形見分け

「形見分け」というと思い浮ぶのは、小津安二郎監督『東京物語』の有名なシーンである。
年老いた母の葬儀が終わって、家族が食事をしている。長男と共に東京から来た長女志げが突然、実家暮らしの次女京子に形見分けの話を振る。
「ねえ京子、お母さんの夏帯あったわね、ねずみのさ、露芝の」
「ええ」
「あれ私、形見に欲しいの。いい?兄さん」
「ああ、いいだろ」
「あ、それからね、あの細かい絣の上布、あれまだある?」
「あります」
「あれも欲しいの。しまってあるとこわかってる?」
「ええ」
「出しといてよ」
「ええ」


ものを食べながらのやや下品な、遠慮のない物言い。杉村春子の早口の台詞回しが、何度見ても面白い。自分の欲しいものだけまくしたて、目の前にいる妹や次男嫁(寡婦)への心遣いはまったく見せない姉。それについて何も言わない兄。
内心不快感で一杯だった京子は、兄と姉がそそくさと帰った後で、次男嫁の紀子に姉たちは自分勝手だと不満をぶちまける。紀子は笑ってとりなし、彼らを弁護する。「誰だってみんな、自分の生活が一番大切になってくるのよ」。


この場面をかつては人ごとのように見ていた私だが、最近義母が亡くなって形見分けのための遺品整理をしなければならなくなった。一人息子の夫は単身赴任中だし、残された義母の姉である伯母は高齢だし、義父が「服やなんかはあんたが見てや」と言うので、私一人でやるしかない。
形見分けは故人の兄弟姉妹からするものなので、まず伯母に何か記念の品(時計とか着物とか)をと思い義父に電話で聞いてもらうと、「全部サキコさんにあげて下さい言うとったわ。あんたが欲しいのを先に取っとき」と言われた。その残りを法要の後で、義父方の親戚の叔母や従姉たちで分ければいいと。

▸ **提供データ**:
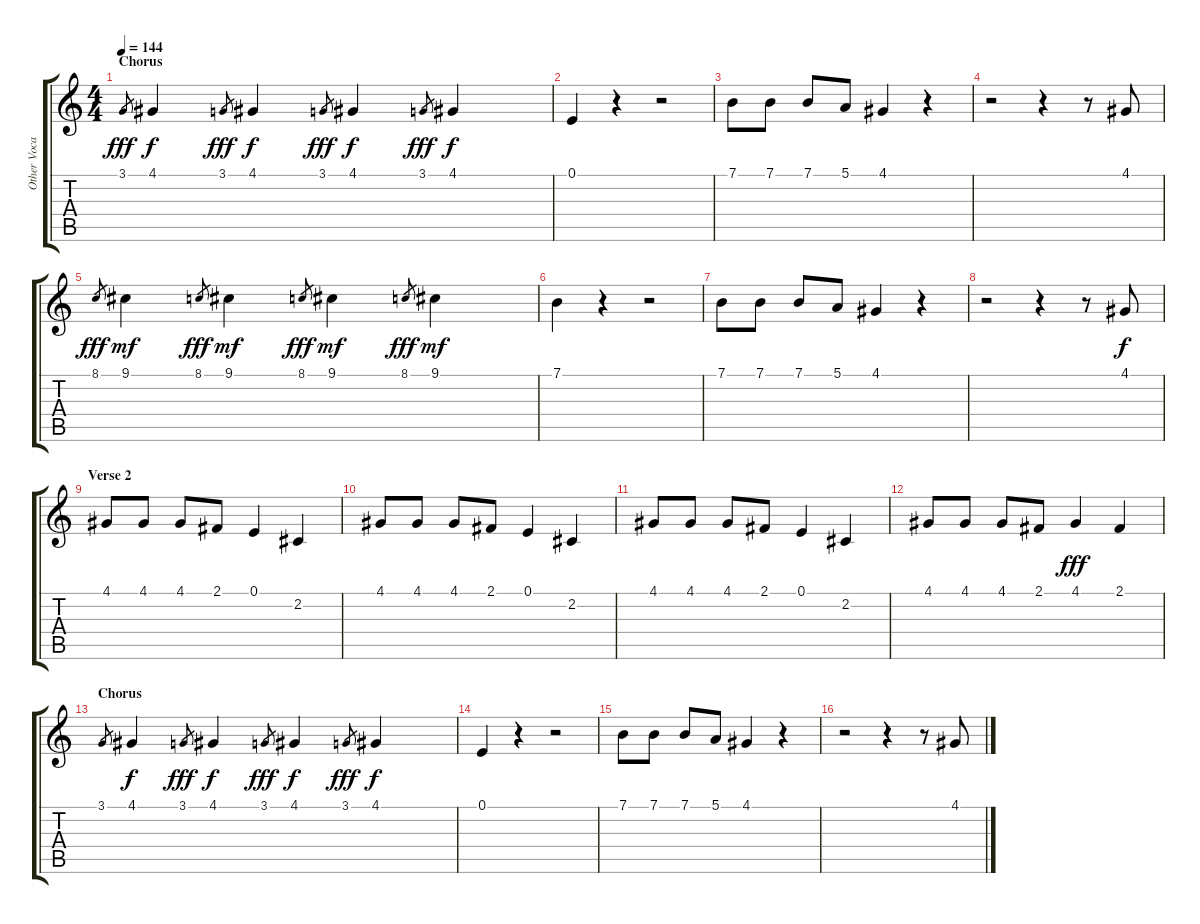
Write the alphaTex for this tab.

\track ("Other Vocals" "Other Voca") {instrument altosax}
\staff {score tabs}
\tuning (E4 B3 G3 D3 A2 E2) {hide}
\ts (4 4)
\section ("" "Chorus")
\tempo 144
\clef g2
\ks c
3.1.8{gr dy fff} 4.1.4{txt " " dy f} 3.1.8{gr dy fff} 4.1.4{dy f} 3.1.8{gr dy fff} 4.1.4{dy f} 3.1.8{gr dy fff} 4.1.4{dy f} |
0.1.4{txt " "} r.4 r.2 |
7.1.8{txt " "} 7.1.8 7.1.8 5.1.8 4.1.4{txt " "} r.4 |
r.2 r.4 r.8 4.1.8 |
8.1.8{gr dy fff} 9.1.4{dy mf} 8.1.8{gr dy fff} 9.1.4{dy mf} 8.1.8{gr dy fff} 9.1.4{dy mf} 8.1.8{gr dy fff} 9.1.4{dy mf} |
7.1.4 r.4 r.2 |
7.1.8 7.1.8 7.1.8 5.1.8 4.1.4 r.4 |
r.2 r.4 r.8 4.1.8{dy f} |
\section ("" "Verse 2")
4.1.8 4.1.8 4.1.8 2.1.8 0.1.4 2.2.4 |
4.1.8 4.1.8 4.1.8 2.1.8 0.1.4 2.2.4 |
4.1.8 4.1.8 4.1.8 2.1.8 0.1.4 2.2.4 |
4.1.8 4.1.8 4.1.8 2.1.8 4.1.4{dy fff} 2.1.4 |
\section ("" "Chorus")
3.1.8{gr} 4.1.4{txt " " dy f} 3.1.8{gr dy fff} 4.1.4{dy f} 3.1.8{gr dy fff} 4.1.4{dy f} 3.1.8{gr dy fff} 4.1.4{dy f} |
0.1.4{txt " "} r.4 r.2 |
7.1.8{txt " "} 7.1.8 7.1.8 5.1.8 4.1.4{txt " "} r.4 |
r.2 r.4 r.8 4.1.8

▸ **練習問題**:
A: 形見分けの本文から、「この場面をかつては人ごとのよ」で始まって「や従姉たちで分ければいいと。」まで続く部分を、「単身赴任中」を「海外出張中」に変えて書き直してください。
B: 本文のあとにある行を、最初から最後まですべてそのまま書き写してください。画像は答えに入れないでください。

▸ **解答例**:
A:
この場面をかつては人ごとのように見ていた私だが、最近義母が亡くなって形見分けのための遺品整理をしなければならなくなった。一人息子の夫は海外出張中だし、残された義母の姉である伯母は高齢だし、義父が「服やなんかはあんたが見てや」と言うので、私一人でやるしかない。
形見分けは故人の兄弟姉妹からするものなので、まず伯母に何か記念の品(時計とか着物とか)をと思い義父に電話で聞いてもらうと、「全部サキコさんにあげて下さい言うとったわ。あんたが欲しいのを先に取っとき」と言われた。その残りを法要の後で、義父方の親戚の叔母や従姉たちで分ければいいと。

B:
Write the alphaTex for this tab.

\track ("Other Vocals" "Other Voca") {instrument altosax}
\staff {score tabs}
\tuning (E4 B3 G3 D3 A2 E2) {hide}
\ts (4 4)
\section ("" "Chorus")
\tempo 144
\clef g2
\ks c
3.1.8{gr dy fff} 4.1.4{txt " " dy f} 3.1.8{gr dy fff} 4.1.4{dy f} 3.1.8{gr dy fff} 4.1.4{dy f} 3.1.8{gr dy fff} 4.1.4{dy f} |
0.1.4{txt " "} r.4 r.2 |
7.1.8{txt " "} 7.1.8 7.1.8 5.1.8 4.1.4{txt " "} r.4 |
r.2 r.4 r.8 4.1.8 |
8.1.8{gr dy fff} 9.1.4{dy mf} 8.1.8{gr dy fff} 9.1.4{dy mf} 8.1.8{gr dy fff} 9.1.4{dy mf} 8.1.8{gr dy fff} 9.1.4{dy mf} |
7.1.4 r.4 r.2 |
7.1.8 7.1.8 7.1.8 5.1.8 4.1.4 r.4 |
r.2 r.4 r.8 4.1.8{dy f} |
\section ("" "Verse 2")
4.1.8 4.1.8 4.1.8 2.1.8 0.1.4 2.2.4 |
4.1.8 4.1.8 4.1.8 2.1.8 0.1.4 2.2.4 |
4.1.8 4.1.8 4.1.8 2.1.8 0.1.4 2.2.4 |
4.1.8 4.1.8 4.1.8 2.1.8 4.1.4{dy fff} 2.1.4 |
\section ("" "Chorus")
3.1.8{gr} 4.1.4{txt " " dy f} 3.1.8{gr dy fff} 4.1.4{dy f} 3.1.8{gr dy fff} 4.1.4{dy f} 3.1.8{gr dy fff} 4.1.4{dy f} |
0.1.4{txt " "} r.4 r.2 |
7.1.8{txt " "} 7.1.8 7.1.8 5.1.8 4.1.4{txt " "} r.4 |
r.2 r.4 r.8 4.1.8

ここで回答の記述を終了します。